To solve this problem, we need to calculate the magnetic force experienced by an electron traveling parallel to a current-carrying straight conductor. Here's how we can solve it step-by-step:
The magnetic field \(B\) at a distance \(r\) from a long straight conductor carrying current \(I\) is given by the formula:
\(B = \frac{\mu_0 I}{2 \pi r}\)
where \(\mu_0 = 4\pi \times 10^{-7} \, \mathrm{T \cdot m/A}\) is the permeability of free space.
Substitute the given values into the formula:
\(I = 5 \, \mathrm{A}\), \(r = 0.1 \, \mathrm{m}\)

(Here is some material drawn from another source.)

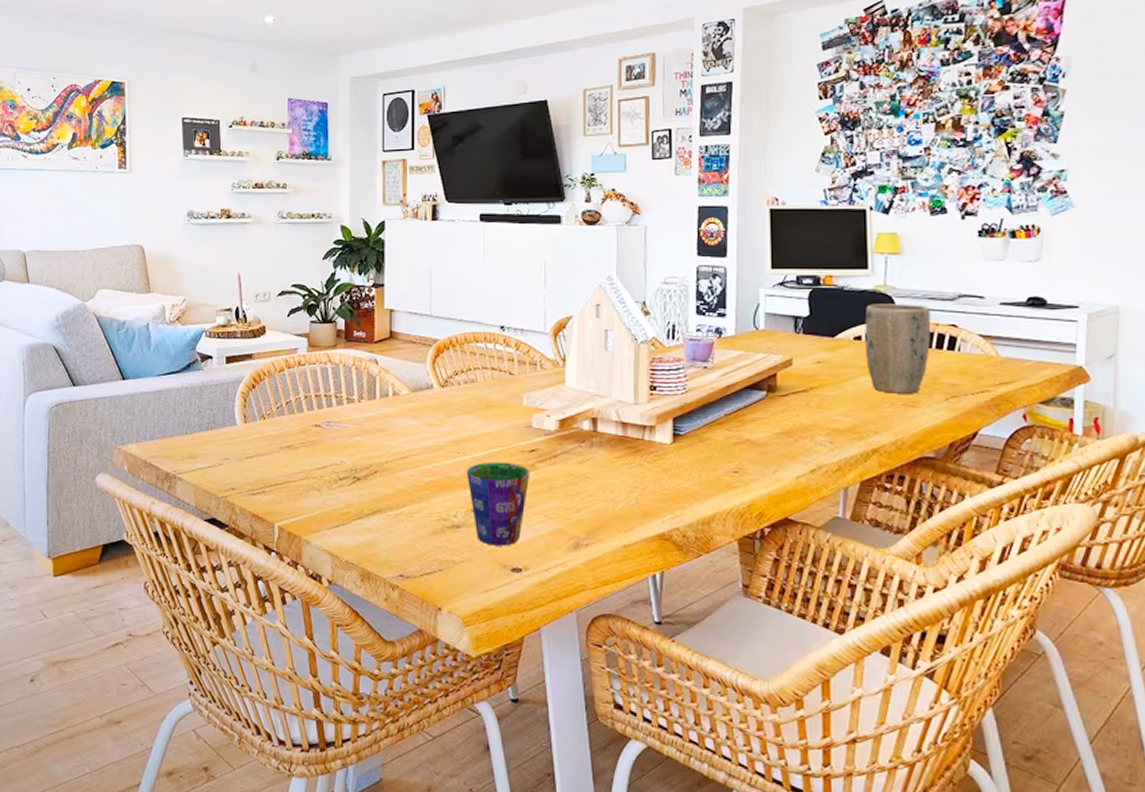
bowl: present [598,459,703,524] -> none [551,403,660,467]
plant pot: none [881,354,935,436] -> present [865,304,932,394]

\(B = \frac{4\pi \times 10^{-7} \times 5}{2 \pi \times 0.1} = 10^{-6} \, \mathrm{T}\)
Next, calculate the magnetic force \(F\) experienced by the electron using:
\(F = qvB \sin \theta\)
The electron is moving parallel to the wire, so \(\theta = 90^\circ\) and \(\sin \theta = 1\).
Given the charge of an electron \(q = 1.6 \times 10^{-19} \, \mathrm{C}\) and its speed \(v = 5 \times 10^{6} \, \mathrm{ms^{-1}}\), substitute the values:
\(F = 1.6 \times 10^{-19} \times 5 \times 10^{6} \times 10^{-6}\)
\(F = 8 \times 10^{-18} \, \mathrm{N}\)
Thus, the force experienced by the electron is \(8 \times 10^{-18} \, \mathrm{N}\).
This matches the correct answer from the given options.
Therefore, the correct answer is \(8 \times 10^{-18} \, \mathrm{N}\).